Dengan strategi ini, Red Sparks sukses mencapai final KOVO Cup 2024, meski akhirnya menjadi runner-up. Ketangguhan mereka terasa oleh Incheon Heungkuk Life Pink Spiders, tim yang ingin merebut kembali momentum setelah kalah dari Red Sparks di penyisihan KOVO Cup.
Kim Yeon-koung, salah satu andalan Pink Spiders, kemungkinan akan menjalani musim terakhirnya sebagai pemain profesional. Meskipun yakin pada potensi tim, Kim tampak pesimistis dapat mengulangi prestasi musim lalu, terutama terkait susunan pemain asing Pink Spiders yang kini diperkuat oleh Tutku Burcu Yuzgenc dan Anilise Fitzi.

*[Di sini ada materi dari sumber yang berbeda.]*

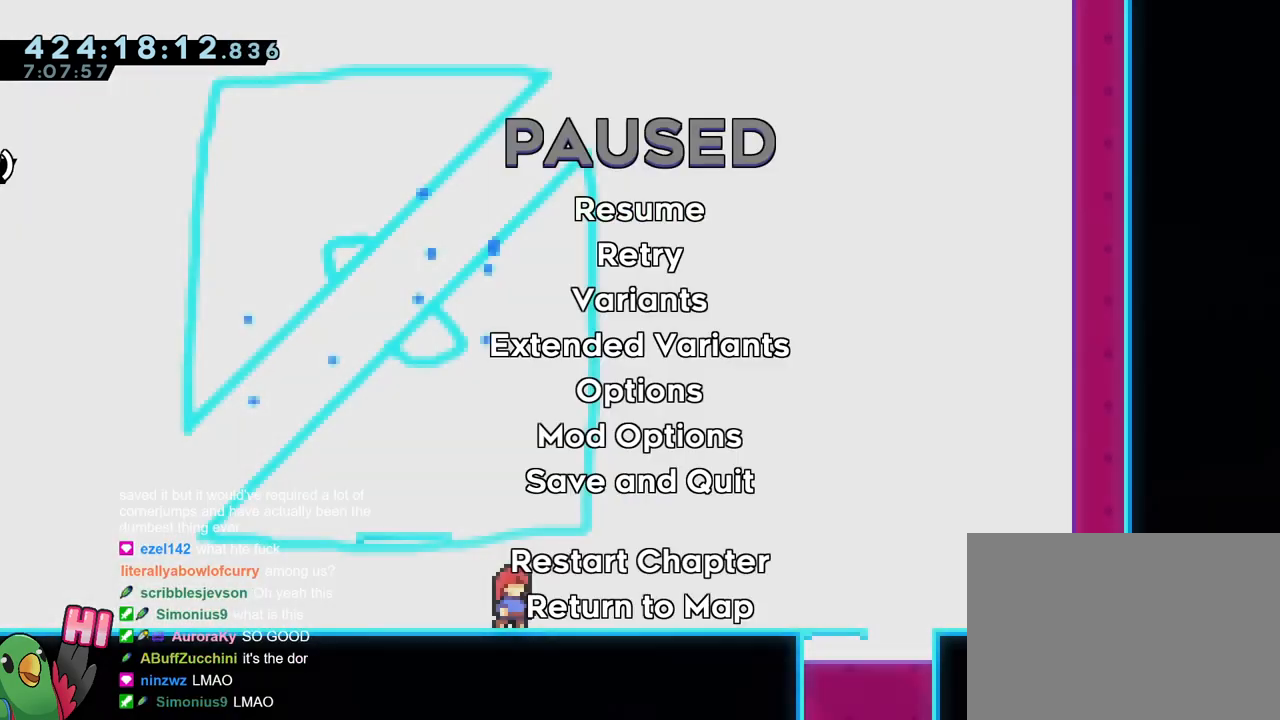
{"buttons": [], "left_stick": "center", "right_stick": "center", "events": [[17, "START", "down"], [150, "START", "up"], [300, "START", "down"], [434, "START", "up"]]}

Jika permainan mereka semakin solid, Pink Spiders bisa menjadi ancaman seperti Red Sparks. Kim Yeon-koung menyebut tim mereka masih memiliki banyak tanda tanya, tetapi dengan dukungan pemain asing, mereka memiliki potensi besar.
Media Korea Selatan, The JoonAng, menganggap Red Sparks sebagai tantangan besar bagi Kim dalam mengakhiri kariernya dengan manis. Tim yang dijuluki Red Force ini telah menunjukkan kekuatan melalui Megawati dan Bukilic, meskipun masih ada kelemahan yang perlu diperbaiki. Dukungan kuat juga datang dari middle blocker seperti Jeung Ho-young dan Park Eun-jin serta kapten Yeum Hye-seon.
The JoonAng menilai Red Sparks, sebagai runner-up KOVO Cup 2024, merupakan kandidat kuat untuk meraih gelar juara dengan kombinasi Megawati, Bukilic, dan dukungan pemain tengah mereka.